Can I revoke my power of attorney?

You can revoke your power of attorney as long as you are mentally able. Family members or your proxy may dispute your revocation if they believe that you were incapacitated or were under duress at the time.

How long does power of attorney last?

It is up to you how long the power of attorney lasts. You may specify that it ends at a certain date or even after your agent completes a specific task. A durable power of attorney may last until you pass away or revoke it.

What should I do with my power of attorney document after I finish it?

When you have completed your power of attorney document, discuss it thoroughly with your agent. Make sure that he or she understands your wishes and your expectations. You should also inform your family members, financial institutions, physicians, and anyone else who may be affected by the document.

Can my agent change my will?

Your agent cannot legally change your will or its beneficiaries without your express approval. If you want to give your agent the power to change your will, then you can specify your wishes in your power of attorney.

Are there any alternatives to power of attorney?

If you do not want to choose a power of attorney, then the court may choose a guardian or conservator to make decisions for you. The courts will closely monitor all of that person's actions on your behalf. Unfortunately, there is no guarantee that the guardian or conservator will act according to your wishes and the details will be made public. When you appoint a power of attorney, the agent has to act according to your wishes, and it will be a private proceeding.

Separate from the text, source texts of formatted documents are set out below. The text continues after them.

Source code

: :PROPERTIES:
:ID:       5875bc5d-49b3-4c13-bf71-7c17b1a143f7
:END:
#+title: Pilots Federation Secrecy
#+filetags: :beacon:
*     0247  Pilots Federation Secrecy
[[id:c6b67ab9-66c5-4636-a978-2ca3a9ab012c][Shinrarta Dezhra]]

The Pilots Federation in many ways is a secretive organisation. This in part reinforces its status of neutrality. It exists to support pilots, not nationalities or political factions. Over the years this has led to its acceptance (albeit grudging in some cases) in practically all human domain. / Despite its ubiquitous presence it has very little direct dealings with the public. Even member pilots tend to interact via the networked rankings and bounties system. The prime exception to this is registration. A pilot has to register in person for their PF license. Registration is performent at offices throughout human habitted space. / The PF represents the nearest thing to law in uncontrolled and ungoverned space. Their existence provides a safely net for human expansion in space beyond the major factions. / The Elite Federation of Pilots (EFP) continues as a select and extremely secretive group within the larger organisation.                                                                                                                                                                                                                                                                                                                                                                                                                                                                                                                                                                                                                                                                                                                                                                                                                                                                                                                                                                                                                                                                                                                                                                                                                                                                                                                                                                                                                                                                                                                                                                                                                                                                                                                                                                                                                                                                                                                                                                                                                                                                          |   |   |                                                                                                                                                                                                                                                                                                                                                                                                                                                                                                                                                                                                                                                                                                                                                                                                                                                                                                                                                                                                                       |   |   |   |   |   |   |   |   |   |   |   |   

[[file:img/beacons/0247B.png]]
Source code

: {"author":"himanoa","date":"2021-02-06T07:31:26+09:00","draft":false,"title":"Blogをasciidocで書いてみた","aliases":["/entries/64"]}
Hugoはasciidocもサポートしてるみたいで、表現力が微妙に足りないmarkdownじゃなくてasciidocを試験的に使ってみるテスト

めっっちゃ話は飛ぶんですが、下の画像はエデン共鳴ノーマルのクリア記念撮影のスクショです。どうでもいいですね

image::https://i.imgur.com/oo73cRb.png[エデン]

Financial Power of Attorney

Can I limit my agent's power over my finances?

You can authorize your agent to do as much or as little as you desire. You may specify that they have full power over your finances, or list out the duties for which you want them to be responsible.

What is a regular accounting?

When your agent takes over your finances, that person will be required to write down all transactions that they complete. This includes investing assets, buying property, selling property, paying taxes, or any other action that your agent has taken on your behalf. If a beneficiary or the court asks for the accounting, then the agent will be required to provide them with a copy. Those who do not properly account for all the money may have their power taken away.

Health Care Power of Attorney

What happens if I do not appoint a health care proxy?

If you do not choose a health care proxy, then you may complete a health care declaration, which is a written statement specifying your wishes. If the document is legal, the court will require medical staff to follow the provisions of your written statement.

Can I appoint my physician as my health care proxy?

It is strongly recommended that you do not name your health care provider as your proxy. Most states actually forbid this action. It is better to choose a trusted friend or family member to act on your behalf, and then inform your physician of your wishes.